Change is part of life and should be embraced, right? Evolution is part of each one of us and we hope that our internal growth keeps up with our external change. Then why do I feel so crappie about it?!
There is something that someone commented “anonymously” on the blog after I wrote my post about my sister…and I can’t stop thinking about it. They wrote simply “please write more like you used to.” That’s it. No explanation, no details, no reference as to what the HELL she meant by “used to.” Here I finish a beautiful story and tribute to my little sister’s work on social CHANGE and she’s asking me to be more “like I used to.” AHHHH!
This is going to drive me crazy. I looked back at my posts from the previous year, searching for insight. I found some. Yes, indeed my posts have changed. I didn’t intend on changing the tone or the content, but my life DID change.
I moved from Park Slope, lost my father and had another baby...in that order. WOW, did things change. Maybe now I am less critical of others, less consumed by the difference between me and “them,” and more accepting of others choice in shoes (hehehe). In addition, the move from Park Slope to Rochester made me feel less of an outsider and more of an insider. Feeling less threatened, I was able to wear my glamour more confidently. That changed the way that I perceived the world around me and actually has made it more difficult to point out the idiosyncrasies in my OWN hometown. I know too many people (and their mothers) to piss people off! Ha!

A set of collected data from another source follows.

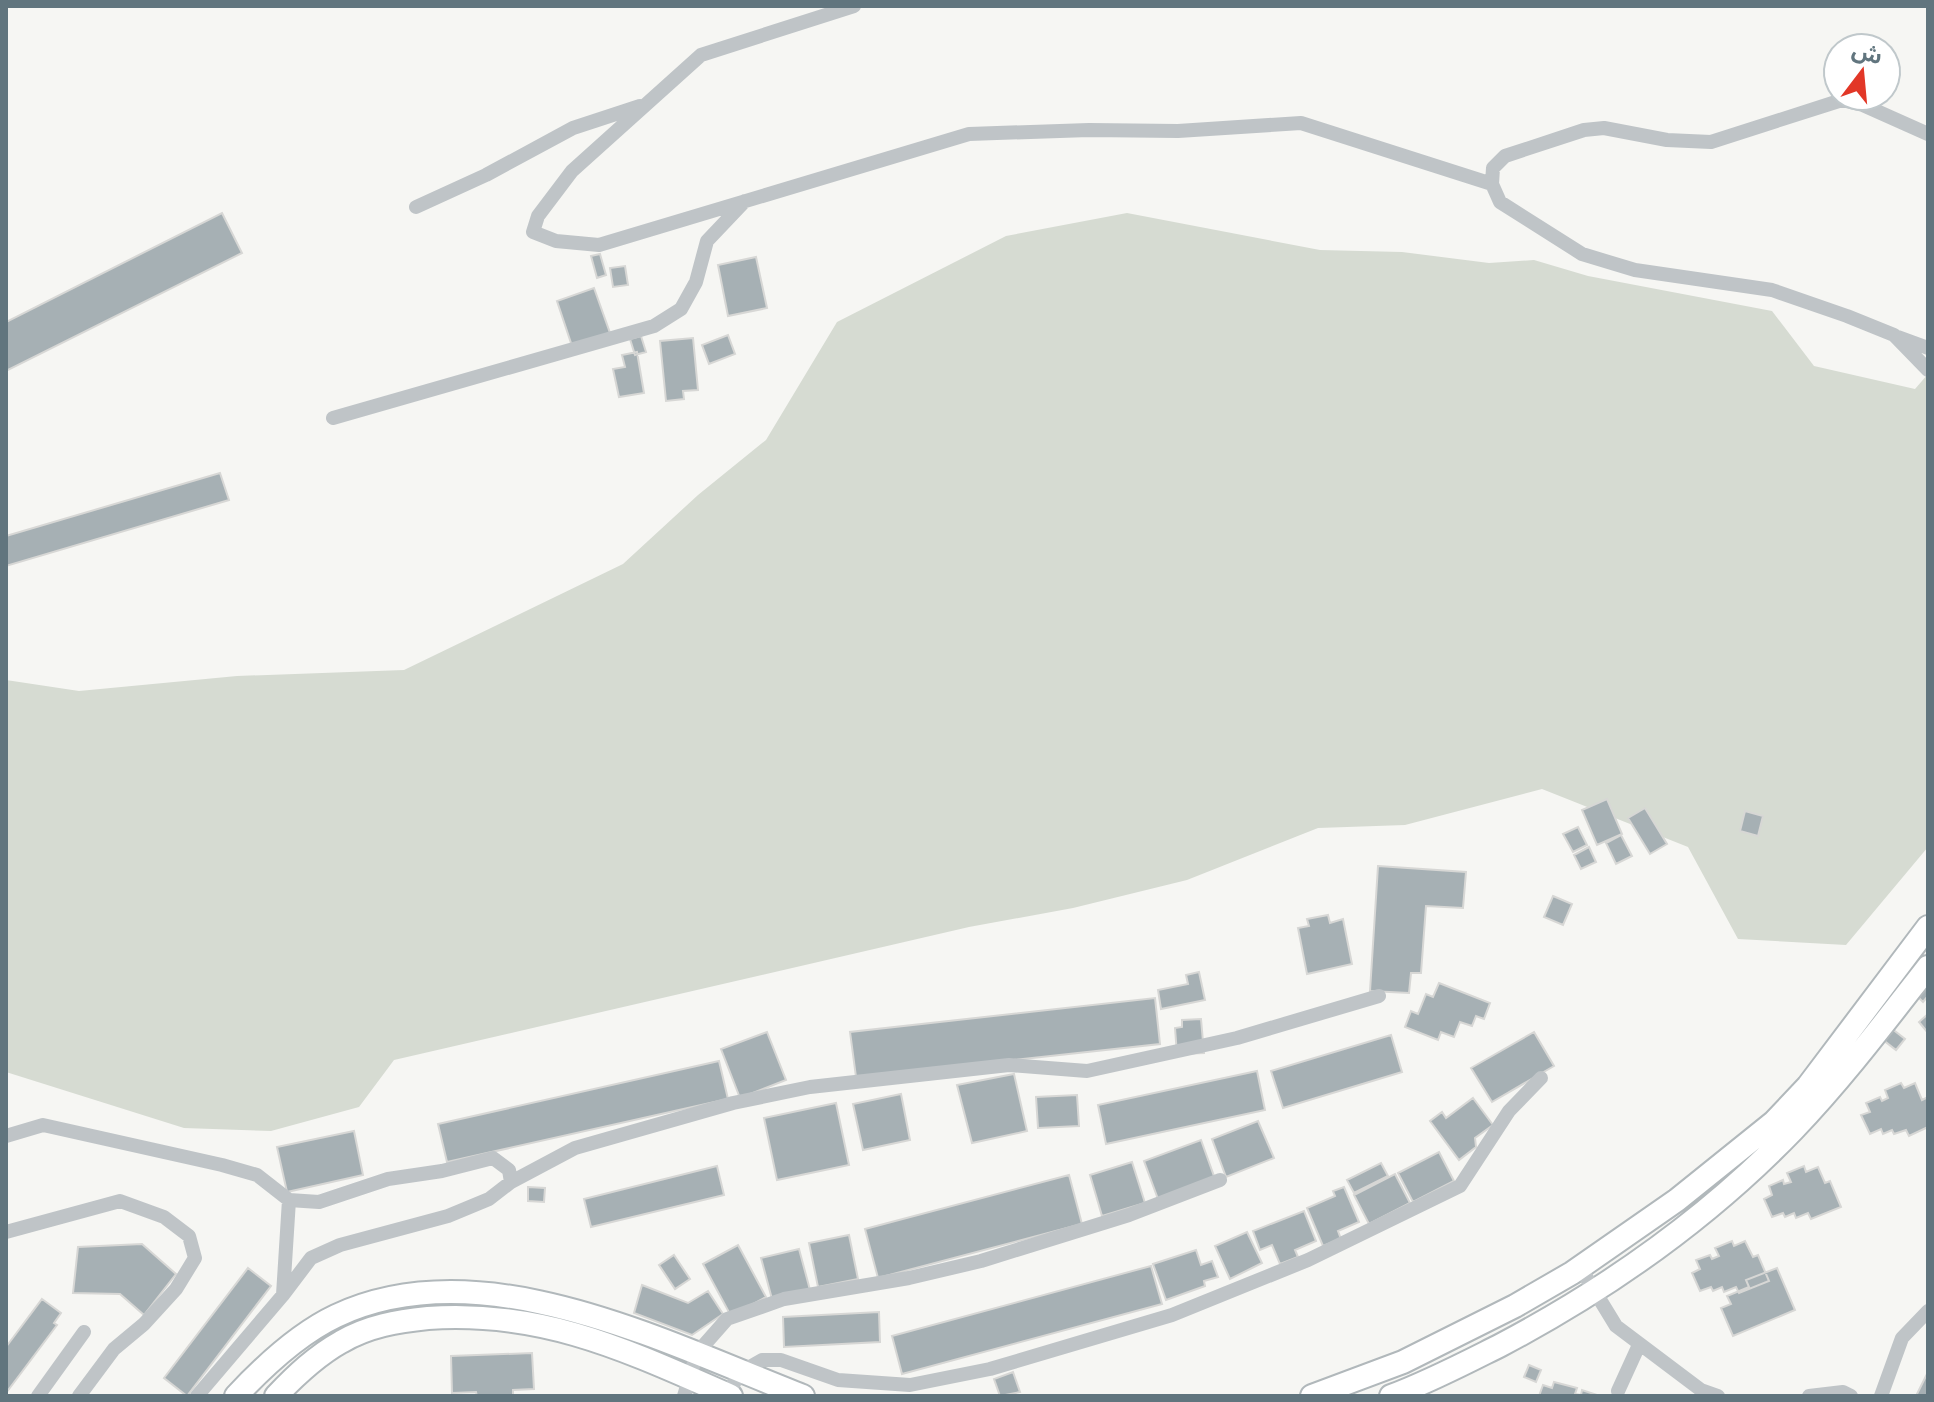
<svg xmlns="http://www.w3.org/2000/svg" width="1934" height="1402" font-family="Barlow,'Noto Sans Arabic',sans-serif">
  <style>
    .green { fill: #d6dbd2 }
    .building { fill: #a6b0b4; stroke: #d7d7d5; stroke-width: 2 }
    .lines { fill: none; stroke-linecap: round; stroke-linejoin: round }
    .secondary-casing { stroke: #b1b8bb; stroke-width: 26 }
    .street { stroke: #bfc4c7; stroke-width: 14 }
    .secondary { stroke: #fff; stroke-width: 22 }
  </style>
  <rect width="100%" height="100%" fill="#f6f6f3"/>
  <path class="green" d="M 1127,213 L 1320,250 L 1402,252 L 1489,263 L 1534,260 L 1588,276 L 1772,311 L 1814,366 L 1915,389 L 1928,374 L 1928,847 L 1846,945 L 1738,939 L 1688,847 L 1542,789 L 1405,825 L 1318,828 L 1187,880 L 1073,908 L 969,927 L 394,1060 L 359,1107 L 271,1131 L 184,1128 L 6,1072 L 6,680 L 79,691 L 237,676 L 404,670 L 623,564 L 698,495 L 766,440 L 837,322 L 1006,236 Z"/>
  <path class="building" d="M 222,213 L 242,253 L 6,371 L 6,322 Z
    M 600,254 L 606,275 L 597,278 L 591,256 Z
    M 756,257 L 767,308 L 728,316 L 718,265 Z
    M 625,266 L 628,285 L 613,287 L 610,268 Z
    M 594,288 L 610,333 L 572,346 L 557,301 Z
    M 728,335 L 735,354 L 709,364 L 702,345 Z
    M 641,336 L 646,352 L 635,355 L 630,339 Z
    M 693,338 L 698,390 L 683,391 L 684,399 L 666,401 L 660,341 Z
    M 637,352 L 644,393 L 619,397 L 613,369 L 625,367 L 622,355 Z
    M 220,473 L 229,500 L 6,566 L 6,536 Z
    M 1607,799 L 1622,834 L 1597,845 L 1582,810 Z
    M 1645,808 L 1667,844 L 1650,854 L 1628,818 Z
    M 1745,811 L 1763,816 L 1758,836 L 1740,831 Z
    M 1578,827 L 1587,845 L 1573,852 L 1563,834 Z
    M 1621,835 L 1632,856 L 1616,864 L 1606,843 Z
    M 1589,847 L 1596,862 L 1581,869 L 1574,855 Z
    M 1378,866 L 1466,872 L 1463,908 L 1426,906 L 1421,973 L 1411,973 L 1409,993 L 1370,991 Z
    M 1553,896 L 1572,904 L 1563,925 L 1544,917 Z
    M 1328,915 L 1330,923 L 1343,919 L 1352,964 L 1307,974 L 1298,928 L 1309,926 L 1307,919 Z
    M 1199,972 L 1205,1000 L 1161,1009 L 1158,990 L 1188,984 L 1186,975 Z
    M 1928,975 L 1928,996 L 1923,1002 L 1912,991 Z
    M 1439,983 L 1490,1003 L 1484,1019 L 1476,1016 L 1472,1026 L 1460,1022 L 1454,1037 L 1441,1032 L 1438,1040 L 1405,1027 L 1411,1011 L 1418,1014 L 1426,994 L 1433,997 Z
    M 1155,998 L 1160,1044 L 856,1077 L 850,1032 Z
    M 1928,1014 L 1928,1033 L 1919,1022 Z
    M 1201,1019 L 1204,1053 L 1177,1054 L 1175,1028 L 1182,1027 L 1182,1020 Z
    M 1882,1021 L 1905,1039 L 1896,1050 L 1873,1032 Z
    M 767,1032 L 786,1080 L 740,1098 L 721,1049 Z
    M 1534,1032 L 1554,1066 L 1492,1102 L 1471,1068 Z
    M 1391,1035 L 1402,1072 L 1283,1108 L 1271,1071 Z
    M 719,1061 L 728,1099 L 447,1162 L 438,1124 Z
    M 1257,1071 L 1265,1110 L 1106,1144 L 1098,1105 Z
    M 1014,1074 L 1027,1131 L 972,1143 L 957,1085 Z
    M 1901,1083 L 1904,1088 L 1915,1083 L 1922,1100 L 1928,1097 L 1928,1127 L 1909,1136 L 1906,1130 L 1894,1134 L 1892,1130 L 1883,1134 L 1881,1129 L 1870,1134 L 1861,1115 L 1870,1112 L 1866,1103 L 1880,1097 L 1882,1101 L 1888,1098 L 1885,1090 Z
    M 901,1094 L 910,1140 L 863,1150 L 853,1104 Z
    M 1077,1095 L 1079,1126 L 1038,1128 L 1036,1097 Z
    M 1473,1098 L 1493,1125 L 1475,1138 L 1476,1147 L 1459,1160 L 1430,1121 L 1442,1112 L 1446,1118 Z
    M 836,1103 L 849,1165 L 777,1180 L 764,1118 Z
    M 1258,1121 L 1274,1158 L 1226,1177 L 1212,1139 Z
    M 354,1131 L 363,1175 L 287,1192 L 277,1147 Z
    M 1201,1140 L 1215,1179 L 1158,1199 L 1144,1161 Z
    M 1439,1152 L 1454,1181 L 1413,1202 L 1398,1173 Z
    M 1132,1162 L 1145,1203 L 1102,1216 L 1090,1175 Z
    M 1381,1163 L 1388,1176 L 1354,1193 L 1347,1180 Z
    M 717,1166 L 724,1195 L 591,1227 L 584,1199 Z
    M 1804,1166 L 1806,1172 L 1818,1167 L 1825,1183 L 1830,1181 L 1841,1207 L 1811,1219 L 1808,1213 L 1796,1218 L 1794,1213 L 1785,1217 L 1783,1213 L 1772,1217 L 1764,1199 L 1772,1195 L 1769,1186 L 1783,1180 L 1784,1184 L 1791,1182 L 1787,1173 Z
    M 1395,1174 L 1410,1203 L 1369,1224 L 1354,1195 Z
    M 1069,1175 L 1082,1224 L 878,1278 L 865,1229 Z
    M 528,1187 L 545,1188 L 544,1202 L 528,1201 Z
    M 1344,1187 L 1359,1222 L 1338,1231 L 1341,1239 L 1323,1246 L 1307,1208 L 1335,1196 L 1333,1191 Z
    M 1304,1211 L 1316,1241 L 1295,1250 L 1298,1257 L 1280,1264 L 1272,1245 L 1260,1250 L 1253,1231 Z
    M 1247,1232 L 1262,1263 L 1230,1279 L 1215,1246 Z
    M 849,1235 L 858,1279 L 818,1287 L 809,1243 Z
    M 1732,1241 L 1734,1246 L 1745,1241 L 1753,1257 L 1758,1255 L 1769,1281 L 1739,1293 L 1736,1287 L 1724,1292 L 1722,1287 L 1713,1291 L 1711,1287 L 1700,1291 L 1692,1273 L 1700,1269 L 1696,1260 L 1710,1255 L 1712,1259 L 1719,1256 L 1715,1248 Z
    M 142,1244 L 176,1274 L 144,1315 L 120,1294 L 73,1293 L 78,1247 Z
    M 738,1245 L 766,1297 L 731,1316 L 703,1264 Z
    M 799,1249 L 810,1290 L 772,1299 L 761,1258 Z
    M 1196,1250 L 1201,1265 L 1212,1261 L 1218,1277 L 1204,1281 L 1205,1286 L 1166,1300 L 1153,1264 Z
    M 674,1255 L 690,1279 L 675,1289 L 659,1265 Z
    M 1151,1266 L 1162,1304 L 902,1374 L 892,1336 Z
    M 248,1268 L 271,1286 L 187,1396 L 164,1378 Z
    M 1777,1268 L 1795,1310 L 1733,1336 L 1721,1308 L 1731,1304 L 1727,1296 L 1749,1287 L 1746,1280 Z
    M 642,1285 L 688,1303 L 708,1291 L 723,1314 L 692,1335 L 634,1313 Z
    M 42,1299 L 61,1313 L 54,1323 L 57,1325 L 6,1393 L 6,1347 Z
    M 879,1312 L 880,1342 L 784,1347 L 783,1317 Z
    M 532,1353 L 534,1389 L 513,1390 L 513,1396 L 477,1396 L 476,1392 L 452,1393 L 451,1356 Z
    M 1529,1365 L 1541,1370 L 1536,1382 L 1524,1377 Z
    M 1013,1372 L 1020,1392 L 1000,1396 L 994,1379 Z
    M 1927,1374 L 1928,1396 L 1916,1396 Z
    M 1554,1382 L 1577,1388 L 1575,1394 L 1581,1395 L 1582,1390 L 1600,1396 L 1539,1396 L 1543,1385 L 1552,1388 Z"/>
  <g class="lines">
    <g class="secondary-casing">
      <path id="secondary" d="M 236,1396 C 264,1366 298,1334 336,1316 C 482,1247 666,1343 803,1396
        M 276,1396 C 296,1375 316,1356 341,1342 C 368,1326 398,1321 428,1318 C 544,1310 628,1351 731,1396
        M 1312,1396 L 1403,1362 L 1515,1306 L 1572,1273 L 1677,1200 L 1774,1122 L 1808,1086 L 1928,927
        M 1391,1396 C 1429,1382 1465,1363 1501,1345 C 1609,1288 1708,1218 1793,1130 C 1842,1079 1885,1022 1928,967"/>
    </g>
    <path class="street" d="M 854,6 L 701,55 L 572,171 L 538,216 L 533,232 L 556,241 L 599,245 L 969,134 L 1089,130 L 1178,131 L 1301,123 L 1492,184
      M 1928,134 L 1863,105 L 1842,100 L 1711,142 L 1667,140 L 1604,128 L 1584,130 L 1505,156 L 1493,168 L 1492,184 L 1500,202 L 1582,254 L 1635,270 L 1772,290 L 1847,316 L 1894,335 L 1928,370
      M 416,207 L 486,175 L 573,128 L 640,106
      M 1898,337 L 1928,348
      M 333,418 L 654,326 L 681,309 L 696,282 L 707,241 L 745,201
      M 6,1136 L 43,1125 L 222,1165 L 257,1175 L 289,1200 L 319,1202 L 388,1179 L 442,1171 L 493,1158 L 509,1170 L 511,1182 L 489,1199 L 448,1216 L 340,1245 L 311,1258 L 283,1295 L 197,1396
      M 511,1182 L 575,1148 L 733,1103 L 810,1087 L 1009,1065 L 1087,1071 L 1237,1038 L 1379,996
      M 6,1232 L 120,1201 L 164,1217 L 189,1236 L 195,1258 L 176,1289 L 144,1324 L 114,1349 L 79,1396
      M 1580,1267 L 1616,1326 L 1701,1390 L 1718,1396
      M 283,1295 L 289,1200
      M 1618,1391 L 1639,1345
      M 727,1394 L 741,1372 L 762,1360 L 781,1360 L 838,1380 L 910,1385 L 990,1369 L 1172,1315 L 1308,1260 L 1460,1186 L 1509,1111 L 1541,1078
      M 38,1396 L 84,1332
      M 684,1396 L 697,1353 L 727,1319 L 784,1299 L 909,1278 L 981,1261 L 1129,1215 L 1220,1180
      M 1809,1396 L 1843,1392 L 1851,1396
      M 1881,1396 L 1902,1338 L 1928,1311"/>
    <use href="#secondary" class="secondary"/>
  </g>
  <rect width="1934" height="1402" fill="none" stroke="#61757e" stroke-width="16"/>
  <g transform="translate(1862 72) rotate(16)"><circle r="38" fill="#ffffff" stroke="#c0c8cb" stroke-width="2"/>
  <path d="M0-6L14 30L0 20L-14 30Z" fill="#e23727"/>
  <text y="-12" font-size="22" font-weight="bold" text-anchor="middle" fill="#61757e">ش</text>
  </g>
</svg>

But I do owe it to those who have followed me since Park Slope to reconnect with my inner Fabulousness and be secure enough to know that people will embrace the nuttiness that drives my writing without judgment.
So in the spirit of all that is gaudy, sparkly, overdone and overpriced, I will poke fun at the local grocer, insist on better stores at the Mall, and motivate Rochester to put away their clogs and buy a pair of stilettos.